Esperamos un año entero la fiesta de “los Oscares” y si bien aplaudimos al final ocho patitas de perros y las dos mías de pecadora en silla de ruedas, yo que soy especialista en esa materia del show festivo, me pareció carcomido de aburrimiento, carente de ritmo, sin imaginación ni en los bailables (y miren que los gringos son dioses en eso), y con un animador seco tal momia o acartonado miembro de la derecha. Claro que para nosotros los mexicas fue genial por el triunfo del genial —sin exageración— Del Toro y sus amorosidades que no callan. Claro que ustedes dirán que me volví loca, a mi vez, de amor por el monstruo acuático, que es en verdad el protagonista, y pues sí, confiésolo padre, me encantaría abrazarme al monstruote y acariciar lentamente su espalda de escultura de Vicente Rojo y esas manotas para besarte mejor. Pero Dios no endereza mi joroba…

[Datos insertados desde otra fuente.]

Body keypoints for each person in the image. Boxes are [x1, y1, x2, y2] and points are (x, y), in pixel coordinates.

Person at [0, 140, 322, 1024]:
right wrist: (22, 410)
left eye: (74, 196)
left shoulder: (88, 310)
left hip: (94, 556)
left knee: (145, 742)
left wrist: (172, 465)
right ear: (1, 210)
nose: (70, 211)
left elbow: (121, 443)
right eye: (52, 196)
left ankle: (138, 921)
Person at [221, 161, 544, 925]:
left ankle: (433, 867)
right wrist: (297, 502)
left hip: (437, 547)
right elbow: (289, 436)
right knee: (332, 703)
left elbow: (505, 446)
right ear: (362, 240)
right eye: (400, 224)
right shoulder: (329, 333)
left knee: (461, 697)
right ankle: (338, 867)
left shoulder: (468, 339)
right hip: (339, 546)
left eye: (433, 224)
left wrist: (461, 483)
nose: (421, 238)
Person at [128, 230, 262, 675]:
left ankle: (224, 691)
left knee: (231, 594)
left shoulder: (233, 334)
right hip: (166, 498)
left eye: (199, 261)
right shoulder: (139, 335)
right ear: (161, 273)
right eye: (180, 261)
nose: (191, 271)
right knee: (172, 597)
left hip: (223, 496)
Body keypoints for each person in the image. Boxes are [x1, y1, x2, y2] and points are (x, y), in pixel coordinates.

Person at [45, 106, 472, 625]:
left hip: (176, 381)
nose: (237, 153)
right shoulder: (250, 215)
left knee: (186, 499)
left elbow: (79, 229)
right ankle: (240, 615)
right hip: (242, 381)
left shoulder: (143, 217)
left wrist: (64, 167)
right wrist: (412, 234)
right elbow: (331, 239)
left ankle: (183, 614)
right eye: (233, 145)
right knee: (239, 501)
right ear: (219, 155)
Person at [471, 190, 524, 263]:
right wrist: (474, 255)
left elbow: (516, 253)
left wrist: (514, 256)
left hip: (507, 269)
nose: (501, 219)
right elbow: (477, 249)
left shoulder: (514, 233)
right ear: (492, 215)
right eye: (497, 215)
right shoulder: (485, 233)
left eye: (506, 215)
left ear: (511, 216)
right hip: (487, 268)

No me siento inclinada a mirar el filme Coco, las exageraciones mexicanistas en ciertos aspectos me lastiman, no puedo aceptar los chistes sobre algo que considero carnal, mío, de mi infancia: Las ferias, los cohetes —mis carnales fuegos de artificio lopezvelardianos—, pero todo a lo que juega el niño Del Toro me es tan familiar, como las corretizas en la azotea de la casa de mis primos, jugándonos la vida en la plena avenida de La Presa, fingiendo que subíamos al Everest, calzados con las botas de mi tío Cosme, los pantalones de mezclilla que no usaba, los sarakofs pepenados en los cuartos de trebejos de mi adorada tía abuela Lelita, y cinturones, guantes, bufandas, mochilas, en fin, cuanta cosa inservible encontrábamos era ideal para el descubrimiento que íbamos a ofrecer al mundo. Las aventuras de los libros para niños —hombrecitos, claro— me encantaron. Siempre soñé con el sonido de la selva, el silencio de las nieves, el rugido de los mares y el terror que le tuve a los pulpos, todo irracional, como el miedo en aquellos años de tobilleras a la lepra, cómo iban regando por todos lados —según la imaginación e ignorancia—: narices, dedos y orejas… o tal vez a esa hipnótica realidad cuando vi por primera vez a las momias de los museos europeos, muy vendaditas dentro de sus féretros, me quedé allí helada y absorta, hasta que los empleados del British me sacaron a empujones (nosotros venimos de la Independencia, del catolicismo, de las conspiraciones y del momierío, entonces una momia en Londres vista por una momia guanajuatense, con su venia, es mi mero mole. Ése por el que los muchachos imaginativos de antes, los estridentistas, decían: “¡Viva el mole de guajolote!”.